Contrarily though, when she turns up at Froopyland, she is not greeted too warmly and is attacked by Tommy’s froopy-human hybrids when she refuses to apologise, who she ends up killing in a frenzy in self defence. She also presumably kills Tommy as she comes back with his severed finger, admitting to Rick that she was exactly like him, thus explaining the decisions she took, also asking him to prepare a clone of Tommy from the finger.
Using the full grown clone, Rick and Beth are able to save Joseph from execution by lethal injection. The two finally confront each other for a conversation where Rick concludes by presenting Beth with two options: to either live on C-137 with the kids and accept the life she had chosen for herself, or to abandon everything and wander the cosmos to search for meaning in her life while Rick would have a clone take her place. What she finally decides is currently left ambiguous as the scene cuts before she takes a call.

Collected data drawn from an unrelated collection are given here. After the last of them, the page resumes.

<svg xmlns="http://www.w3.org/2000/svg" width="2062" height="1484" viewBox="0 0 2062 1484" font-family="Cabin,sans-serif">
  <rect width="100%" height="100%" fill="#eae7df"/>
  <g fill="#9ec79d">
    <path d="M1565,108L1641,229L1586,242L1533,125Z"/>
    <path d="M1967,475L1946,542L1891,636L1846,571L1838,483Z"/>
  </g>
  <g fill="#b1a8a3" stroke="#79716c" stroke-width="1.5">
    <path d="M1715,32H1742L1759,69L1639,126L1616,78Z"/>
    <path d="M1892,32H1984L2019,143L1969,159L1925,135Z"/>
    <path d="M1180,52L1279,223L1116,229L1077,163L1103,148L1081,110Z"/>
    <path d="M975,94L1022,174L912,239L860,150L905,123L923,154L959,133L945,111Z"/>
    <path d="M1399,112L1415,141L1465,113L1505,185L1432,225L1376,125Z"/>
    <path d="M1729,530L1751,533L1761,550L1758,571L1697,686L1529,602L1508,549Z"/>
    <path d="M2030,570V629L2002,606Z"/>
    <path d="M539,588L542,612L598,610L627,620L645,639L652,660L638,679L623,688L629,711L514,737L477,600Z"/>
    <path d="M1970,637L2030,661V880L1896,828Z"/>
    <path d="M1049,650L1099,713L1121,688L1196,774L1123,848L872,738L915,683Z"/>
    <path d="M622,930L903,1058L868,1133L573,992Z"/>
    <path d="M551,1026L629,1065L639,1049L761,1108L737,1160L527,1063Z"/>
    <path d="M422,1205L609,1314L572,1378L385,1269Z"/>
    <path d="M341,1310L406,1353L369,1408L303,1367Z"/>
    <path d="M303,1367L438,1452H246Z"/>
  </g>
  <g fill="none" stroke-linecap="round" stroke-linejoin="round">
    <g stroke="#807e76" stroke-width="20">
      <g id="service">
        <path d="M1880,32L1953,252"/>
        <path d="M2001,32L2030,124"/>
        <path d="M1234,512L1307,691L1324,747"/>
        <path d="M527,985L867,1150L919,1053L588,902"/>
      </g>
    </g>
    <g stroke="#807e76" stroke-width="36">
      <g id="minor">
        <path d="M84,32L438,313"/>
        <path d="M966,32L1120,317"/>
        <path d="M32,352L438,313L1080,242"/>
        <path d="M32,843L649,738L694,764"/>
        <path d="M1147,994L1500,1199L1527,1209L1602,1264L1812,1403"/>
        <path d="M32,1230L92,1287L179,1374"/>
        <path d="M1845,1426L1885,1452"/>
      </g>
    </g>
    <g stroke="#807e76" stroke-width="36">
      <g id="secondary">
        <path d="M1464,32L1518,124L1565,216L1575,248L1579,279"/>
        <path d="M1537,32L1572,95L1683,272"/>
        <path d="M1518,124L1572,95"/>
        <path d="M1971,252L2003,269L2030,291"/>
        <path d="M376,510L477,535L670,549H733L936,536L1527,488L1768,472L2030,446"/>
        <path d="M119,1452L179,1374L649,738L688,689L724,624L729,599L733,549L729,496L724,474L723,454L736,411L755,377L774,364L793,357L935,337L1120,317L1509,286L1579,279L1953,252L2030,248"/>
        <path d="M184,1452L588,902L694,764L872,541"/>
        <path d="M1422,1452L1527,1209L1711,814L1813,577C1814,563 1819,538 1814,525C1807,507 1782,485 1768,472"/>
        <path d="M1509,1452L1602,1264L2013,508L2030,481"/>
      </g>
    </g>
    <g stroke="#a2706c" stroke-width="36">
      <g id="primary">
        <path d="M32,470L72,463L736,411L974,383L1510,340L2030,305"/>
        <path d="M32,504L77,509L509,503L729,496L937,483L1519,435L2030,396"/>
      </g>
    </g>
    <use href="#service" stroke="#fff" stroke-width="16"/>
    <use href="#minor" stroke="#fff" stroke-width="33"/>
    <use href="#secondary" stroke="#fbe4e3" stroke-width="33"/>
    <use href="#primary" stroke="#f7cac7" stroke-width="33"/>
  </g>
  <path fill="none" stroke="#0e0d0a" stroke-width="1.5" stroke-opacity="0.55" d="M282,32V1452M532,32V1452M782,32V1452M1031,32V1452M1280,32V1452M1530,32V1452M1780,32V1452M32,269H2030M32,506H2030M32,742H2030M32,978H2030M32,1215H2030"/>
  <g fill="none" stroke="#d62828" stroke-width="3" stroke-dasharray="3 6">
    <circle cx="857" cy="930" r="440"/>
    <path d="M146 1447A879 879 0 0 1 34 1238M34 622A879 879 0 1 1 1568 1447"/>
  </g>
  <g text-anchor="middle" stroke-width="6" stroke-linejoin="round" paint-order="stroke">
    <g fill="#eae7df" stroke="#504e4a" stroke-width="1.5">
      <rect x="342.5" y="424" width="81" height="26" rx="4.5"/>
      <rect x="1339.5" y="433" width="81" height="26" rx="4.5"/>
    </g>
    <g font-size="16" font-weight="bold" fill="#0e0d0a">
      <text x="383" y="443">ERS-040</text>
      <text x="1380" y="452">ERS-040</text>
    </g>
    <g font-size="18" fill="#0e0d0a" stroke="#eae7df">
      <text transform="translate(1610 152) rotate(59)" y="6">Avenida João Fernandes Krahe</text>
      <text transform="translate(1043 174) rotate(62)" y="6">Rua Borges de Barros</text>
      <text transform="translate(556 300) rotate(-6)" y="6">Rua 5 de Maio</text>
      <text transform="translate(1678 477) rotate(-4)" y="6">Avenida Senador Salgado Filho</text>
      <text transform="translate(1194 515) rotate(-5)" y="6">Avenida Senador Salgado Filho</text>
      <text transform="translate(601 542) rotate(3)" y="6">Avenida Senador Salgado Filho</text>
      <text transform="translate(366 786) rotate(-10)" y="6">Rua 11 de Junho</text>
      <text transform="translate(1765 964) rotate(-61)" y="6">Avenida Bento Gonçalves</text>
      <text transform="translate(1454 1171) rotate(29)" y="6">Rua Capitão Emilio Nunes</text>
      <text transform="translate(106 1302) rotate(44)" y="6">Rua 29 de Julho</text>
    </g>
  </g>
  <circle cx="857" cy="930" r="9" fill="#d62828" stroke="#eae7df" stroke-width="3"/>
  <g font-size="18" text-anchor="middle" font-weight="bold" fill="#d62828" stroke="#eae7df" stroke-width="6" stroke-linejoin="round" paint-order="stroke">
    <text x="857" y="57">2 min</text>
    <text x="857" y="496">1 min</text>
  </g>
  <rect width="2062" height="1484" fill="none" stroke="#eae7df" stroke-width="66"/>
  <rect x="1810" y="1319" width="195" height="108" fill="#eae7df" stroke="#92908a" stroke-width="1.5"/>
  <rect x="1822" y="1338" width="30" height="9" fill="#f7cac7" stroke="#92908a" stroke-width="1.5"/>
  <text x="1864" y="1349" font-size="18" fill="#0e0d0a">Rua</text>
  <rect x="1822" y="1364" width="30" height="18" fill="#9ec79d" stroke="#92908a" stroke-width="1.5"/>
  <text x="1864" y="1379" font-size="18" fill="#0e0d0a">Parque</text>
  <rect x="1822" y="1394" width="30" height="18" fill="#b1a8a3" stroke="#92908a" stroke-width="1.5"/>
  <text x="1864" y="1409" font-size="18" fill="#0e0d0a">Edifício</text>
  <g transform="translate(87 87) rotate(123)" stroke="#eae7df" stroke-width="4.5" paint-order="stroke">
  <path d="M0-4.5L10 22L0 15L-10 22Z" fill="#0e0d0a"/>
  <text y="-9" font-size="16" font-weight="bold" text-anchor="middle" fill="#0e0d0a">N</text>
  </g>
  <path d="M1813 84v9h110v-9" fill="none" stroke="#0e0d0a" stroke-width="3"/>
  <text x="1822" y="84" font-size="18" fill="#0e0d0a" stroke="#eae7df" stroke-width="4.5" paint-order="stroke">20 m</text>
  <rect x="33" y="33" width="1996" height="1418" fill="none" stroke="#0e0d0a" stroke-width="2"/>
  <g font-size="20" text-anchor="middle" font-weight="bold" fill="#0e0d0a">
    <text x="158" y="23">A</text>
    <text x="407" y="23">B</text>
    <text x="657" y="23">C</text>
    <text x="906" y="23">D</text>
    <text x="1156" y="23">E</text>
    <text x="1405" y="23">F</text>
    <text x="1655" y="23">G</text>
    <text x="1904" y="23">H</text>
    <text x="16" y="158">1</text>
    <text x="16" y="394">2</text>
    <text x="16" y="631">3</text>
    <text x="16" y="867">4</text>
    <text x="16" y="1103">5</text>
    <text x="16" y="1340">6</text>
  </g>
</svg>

Meanwhile, in a parallel storyline, when Morty and Summer wind up at Jerry’s, they discover that Jerry has been in an affair with Keara, a being from another galaxy with a proclivity for hunting. While the kids are quick to realise that it was a meaningless rebound for Jerry because of the divorce, Jerry thinks otherwise believing he had found love. It is not until after an exhausting hunting session that he realises they were right, and instead chooses to break up with her using Summer and Morty as a front. Keara is enraged upon finding this and relentlessly pursues Morty and Summer to kill them leading Jerry to finally confess that his stint with Keara was a rebound, moments before Keara’s ex-boyfriend turns up, revealing that it was in fact a rebound for her. The episode ends with Morty and Summer returning home to an unnaturally cheered up Beth, while the family, including Rick gather for dinner.
Post Credits Scene
In the post credits scene, we see Jerry’s answering machine playing recorded messages by Keara, who explains that her angry boyfriend would be coming after him, a message by her boyfriend threatening him, a message by Rick explaining that he had taken care of the threat and slept with Keara, and a final message by Michael, the owner of the antique phone store from where Jerry had rented his machine, telling him that he was cutting Jerry loose on the machine, explaining that “no one uses them anymore and it’s only used for exposition on TV shows, anyway”.
I would have considered this episode pretty good had it not been for ‘Rick and Morty’s impossibly high standards set by itself. While I will not go so far as saying that it’s consistently great quality did become its unbecoming, ‘The ABCS of Beth’ does dwindle a bit considering the gravity of the storylines it handles, while also falling short on the usually zany established ‘Rick and Morty’ trademarks.